If you're not planning on having yer bike be a "daily driver" & it's just for the funz and/or you don't mind futzing w/half links & shims - defo see if you can rid yerself of the pesky thing, they are a hazard and a bit of a dumb design... but if you can't you might want to try a variation one of the solutions in http://motorbicycling.com/f11/chain-tensioner-suggestions-11815.html - drilling is one option many have used & this one doesn't require much in the way of tooling, aluminum is easy to work... I keep thinkin' I'm gonna get around to copying it - but I never do lol, I'm sucha slacker;

 

matthurd

New Member
Dec 13, 2010
817
2
0
manchester NH
r.ly.
Thank you for all the advice guys. The carb fix I tried seems to have done the trick (the weedeaterfuel line thing). I'll tweak it with the air mix screw after I tackle the new problem. Damn near did some major damage when my tensioner almost gave way while I was testing the carb fix. I've read most of the threads on tbhis problem. I don't have access to anything but basic tools. A ryobi cordless is my most high end tool right now. I am mechanically inclined but I am new to this type of hobby. I enjoyed barelyawake's post about the tensioners but don't know what he was referring to when he mentioned horizontal dropouts. I'll drill the thing in place if that is the best solution but was thinking of removing it all together. Like I said I read the suggestions but I'm not clear as to why I can't remove it. It seems like the easiest/cheapest/least labor intensive solution but there were all those posts about people modifying the tensioners and not removing them. I assume they're is a reason for that other than the fact that thwe chain stretches over time and will need to be repeatedly shortened (links removed) without the tensioner. I mean the whole modification thing seems like a lot of work to go through if all you need to do is remove the cover over the motor sprocket & cut the chain to length. You would check the chains tension before every ride and might have to remove one more link eventually but....... I must be missing something. What don't I know about this that has everyone else using a tensioner and not cutting the chain to length?
did you read my post? hammering em out doesn't require very many tools at all, doesn't require drilling, and works quite well, because like i said, the metal gets worked into the shape of your frame.

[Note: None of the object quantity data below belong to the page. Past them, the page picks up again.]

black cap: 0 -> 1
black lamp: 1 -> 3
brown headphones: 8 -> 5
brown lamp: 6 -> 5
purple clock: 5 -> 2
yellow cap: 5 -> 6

i literally hit my idlers arm with a hammer before i put it all back together, to make sure it wouldn't move, didn't budge at all.
 

jerrydellg

New Member
Apr 28, 2011
24
0
0
louisiana
Thank you matthurd. Yes I read your post. Yours is one of the three suggestions I'm going to try. The ones that seem the most feasable are yours (the hammer), remove the tensioner, and drill the tensioner. Drill the tensioner will be my last choice. I'll probably try removing links first. If that doesn't work I'll try the hammer.
 

matthurd

New Member
Dec 13, 2010
817
2
0
manchester NH
k so just a recap, take the pulley wheel off, take the idler mounts and hammer em kinda flat, and tighten em onto your bike (like i said i'd advise you get some new bolts for this) to shape them, once they got a shape that is suited for your bike, take a ribbed can, and use the ribbed section to make shims, this gives the plates something to really grab on to.

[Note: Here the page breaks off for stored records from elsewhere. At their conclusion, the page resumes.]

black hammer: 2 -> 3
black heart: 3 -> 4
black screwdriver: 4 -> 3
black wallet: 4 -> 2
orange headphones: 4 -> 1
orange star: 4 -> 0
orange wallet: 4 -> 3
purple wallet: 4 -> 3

i'd personally recommend you use the tensioner, as chains will stretch a bit, and your sprocket will get worn a bit (causing what seems like chain stretch), making the adjustments will be much easier with one (getting a perfect alignment is also not very easy on the top and bottom either), and getting just the right length of chain isn't easy either.

that one silly idler negates all of those issues.